Preferential expression of potential markers for cancer stem cells in large cell neuroendocrine carcinoma of the lung. An FFPE proteomic study

• Published in: Journal of clinical bioinformatics Vol. 1; no. 1; p. 23
• Main Authors: Nomura, Masaharu, Fukuda, Tetsuya, Fujii, Kiyonaga, Kawamura, Takeshi, Tojo, Hiromasa, Kihara, Makoto, Bando, Yasuhiko, Gazdar, Adi F, Tsuboi, Masahiro, Oshiro, Hisashi, Nagao, Toshitaka, Ohira, Tatsuo, Ikeda, Norihiko, Gotoh, Noriko, Kato, Harubumi, Marko-Varga, Gyorgy, Nishimura, Toshihide
• Format: Journal Article
• Language: English
• Published: England BioMed Central Ltd 03.09.2011; BioMed Central
• Subjects: Japan
• ISSN: 2043-9113; 2043-9113
• DOI: 10.1186/2043-9113-1-23

Large cell neuroendocrine carcinoma (LCNEC) of the lung, a subtype of large cell carcinoma (LCC), is characterized by neuroendocrine differentiation that small cell lung carcinoma (SCLC) shares. Pre-therapeutic histological distinction between LCNEC and SCLC has so far been problematic, leading to adverse clinical outcome. We started a project establishing protein targets characteristic of LCNEC with a proteomic method using formalin fixed paraffin-embedded (FFPE) tissues, which will help make diagnosis convincing. Cancer cells were collected by laser microdissection from cancer foci in FFPE tissues of LCNEC (n = 4), SCLC (n = 5), and LCC (n = 5) with definite histological diagnosis. Proteins were extracted from the harvested sections, trypsin-digested, and subjected to HPLC/mass spectrometry. Proteins identified by database search were semi-quantified by spectral counting and statistically sorted by pair-wise G-statistics. The results were immunohistochemically verified using a total of 10 cases for each group to confirm proteomic results. A total of 1981 proteins identified from the three cancer groups were subjected to pair-wise G-test under p < 0.05 and specificity of a protein's expression to LCNEC was checked using a 3D plot with the coordinates comprising G-statistic values for every two group comparisons.

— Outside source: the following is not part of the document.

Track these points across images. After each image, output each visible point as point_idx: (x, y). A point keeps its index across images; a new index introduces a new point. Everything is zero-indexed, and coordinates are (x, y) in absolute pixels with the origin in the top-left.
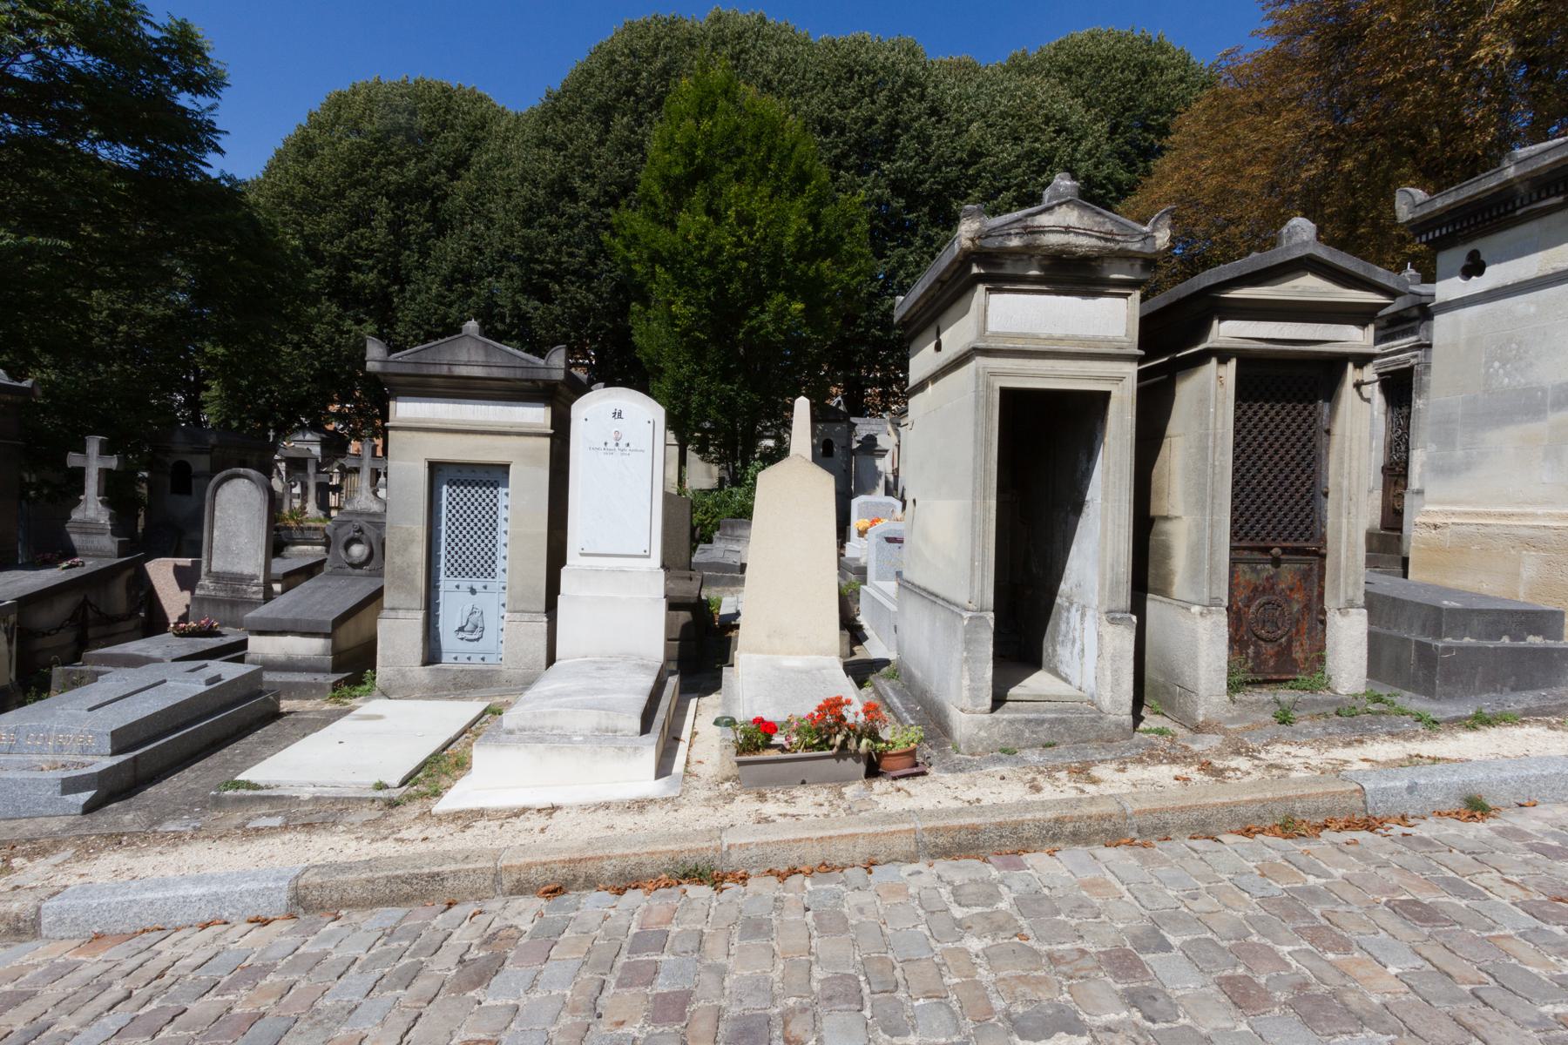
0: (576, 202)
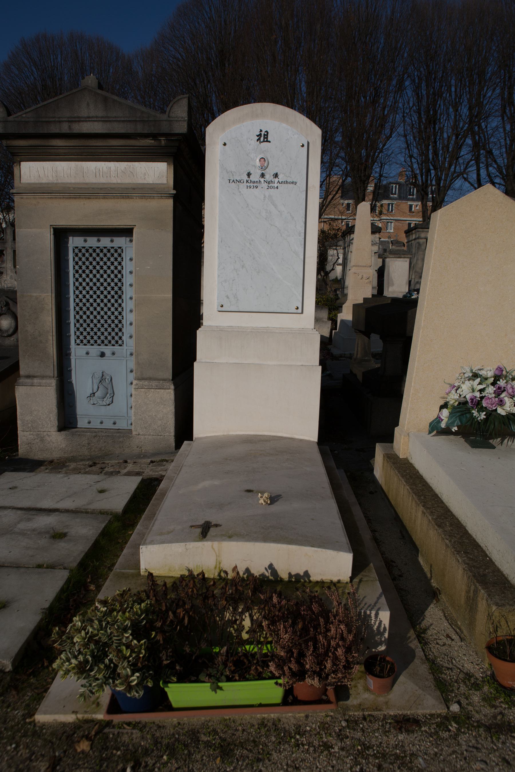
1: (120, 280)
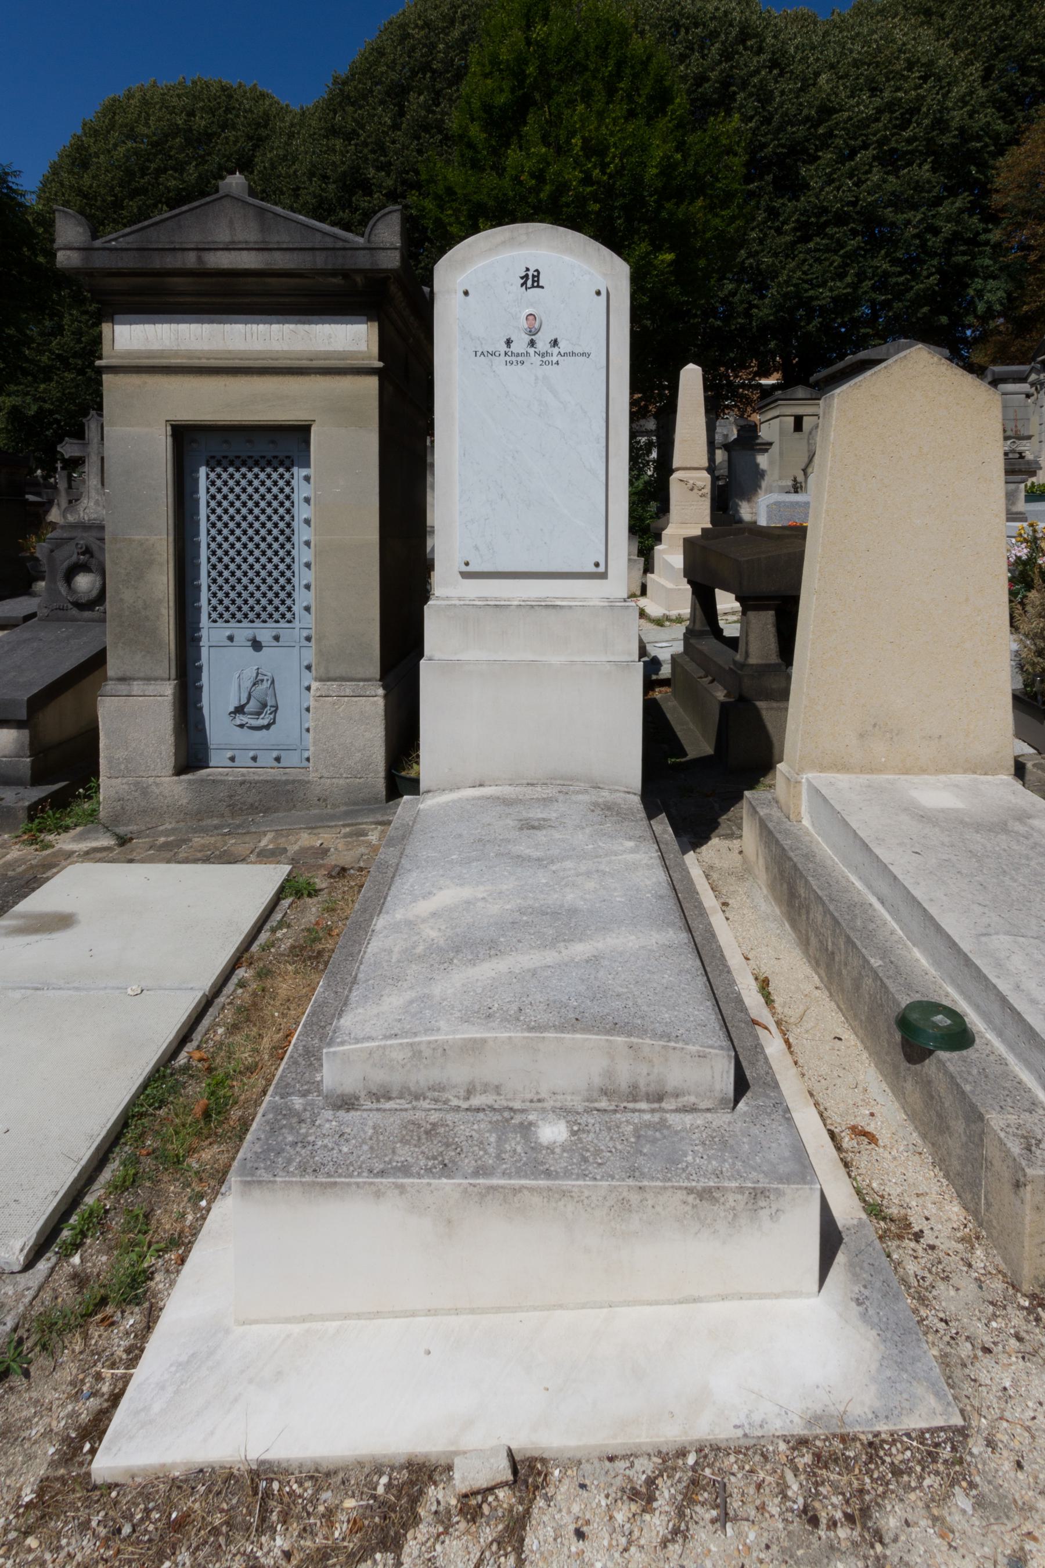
0: (370, 194)
1: (288, 511)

We identified four protein candidates preferentially expressed in LCNEC compared with SCLC with convincingly low p-values: aldehyde dehydrogenase 1 family member A1 (AL1A1) (p = 6.1 × 10-4), aldo-keto reductase family 1 members C1 (AK1C1) (p = 9.6x10-10) and C3 (AK1C3) (p = 3.9x10-10) and CD44 antigen (p = 0.021). These p-values were confirmed by non-parametric exact inference tests. Interestingly, all these candidates would belong to cancer stem cell markers. Immunohistochmistry supported proteomic results. These results suggest that candidate biomarkers of LCNEC were related to cancer stem cells and this proteomic approach via FFPE samples was effective to detect them.